How can farmers use crop insurance to protect their investments from losses due to natural disasters or market fluctuations?

Inclement weather can destroy crops, prevent farmers from planting, or prohibit them from harvesting. Major events, such as floods and hurricanes, can cause many agricultural operations to fail if they don't have a safety net. For producers who take out federal agricultural insurance, the effects of bad weather can be mitigated and they can trust that their business will be able to continue operating. Have you recently suffered loss or damage due to a natural disaster? Learn about USDA disaster assistance programs that might be right for you by following five simple steps.

The amount of coverage, which is purchased per acre, is limited to the expected value of the crop, including anticipated profits. Find financial help for losses of livestock, honey bees, and farm-raised fish due to disasters and qualifying natural events. If natural disasters affect agricultural operations, the USDA offers a number of programs to help producers recover losses and rebuild. The provisions for each crop specify whether impeded sowing is available, unless otherwise stated in the Special Provisions.
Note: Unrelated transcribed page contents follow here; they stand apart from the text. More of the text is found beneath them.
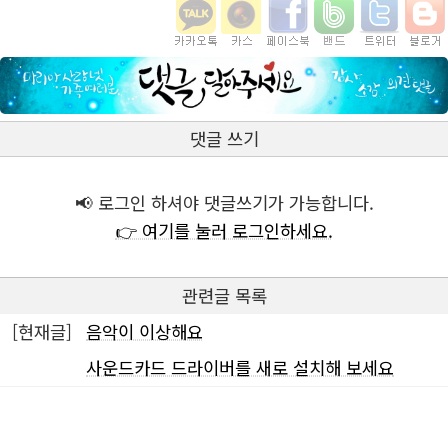
댓글 쓰기
📢 로그인 하셔야 댓글쓰기가 가능합니다.
👉 여기를 눌러 로그인하세요.
관련글 목록
[현재글]
음악이 이상해요
사운드카드 드라이버를 새로 설치해 보세요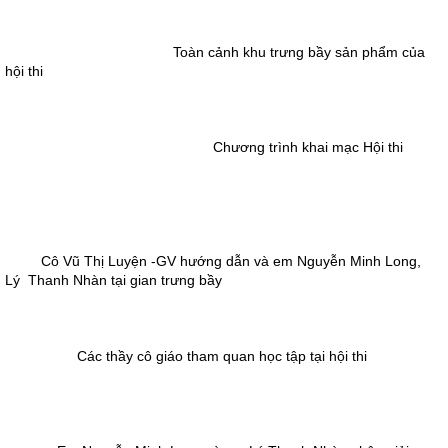
Toàn cảnh khu trưng bầy sản phẩm của
hội thi
Chương trình khai mạc Hội thi
Cô Vũ Thị Luyện -GV hướng dẫn và em Nguyễn Minh Long,
Lý Thanh Nhàn tại gian trưng bầy
Các thầy cô giáo tham quan học tập tại hội thi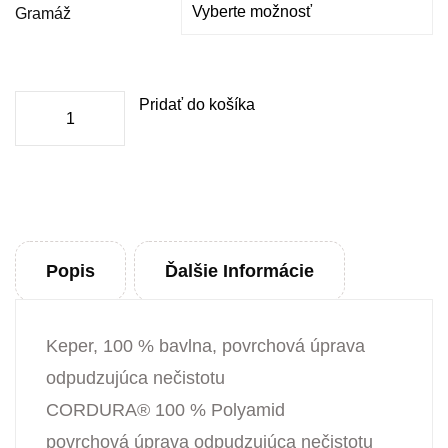
Gramáž
množstvo
Pridať do košíka
Pracovné
džínsy
pánske
Popis
Ďalšie Informácie
Keper, 100 % bavlna, povrchová úprava
odpudzujúca nečistotu
CORDURA® 100 % Polyamid
povrchová úprava odpudzujúca nečistotu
The USDA offers programs that provide coverage to producers to help them manage risk and protect their operations from the impact of natural disasters, and offer price support in the event of price or income falls. However, the payment of the claim or the cash value cannot exceed the original subscription limit or the policyholder's financial interest in the harvest. The safety net provided by federal farm insurance and other USDA programs helps keep agricultural producers in business. The Disaster Reclamation Program applies specifically to producers who already have direct loans with the USDA Agricultural Services Agency and need to “temporarily reserve scheduled payments due to certain natural disasters.” This difference is more evident when a loss occurs, since in the multi-risk program, the amount of the loss (the reduced return) is calculated on average over all the fields in the unit and not on the affected acre or acres insured.

The coverage takes effect once the crop is planted, but the crop must be planted before the last planting date set by the government by crop and by county. In 1938, Congress also passed the Federal Crop Insurance Act, thus creating the first federal crop insurance program. Most insurers offer policies for major cereal and hay crops, but the availability of coverage for specialty crops and vegetables is more limited. The Agricultural Services Agency, the Natural Resources Conservation Service, and the USDA Risk Management Agency offer several options.

Visit the Risk Management Agency website to find a regional or compliance office or to find an insurance agent near you. However, the attempt failed because they did not have enough data to set adequate rates to cover the type of generalized catastrophic losses caused by prolonged periods of drought, for example.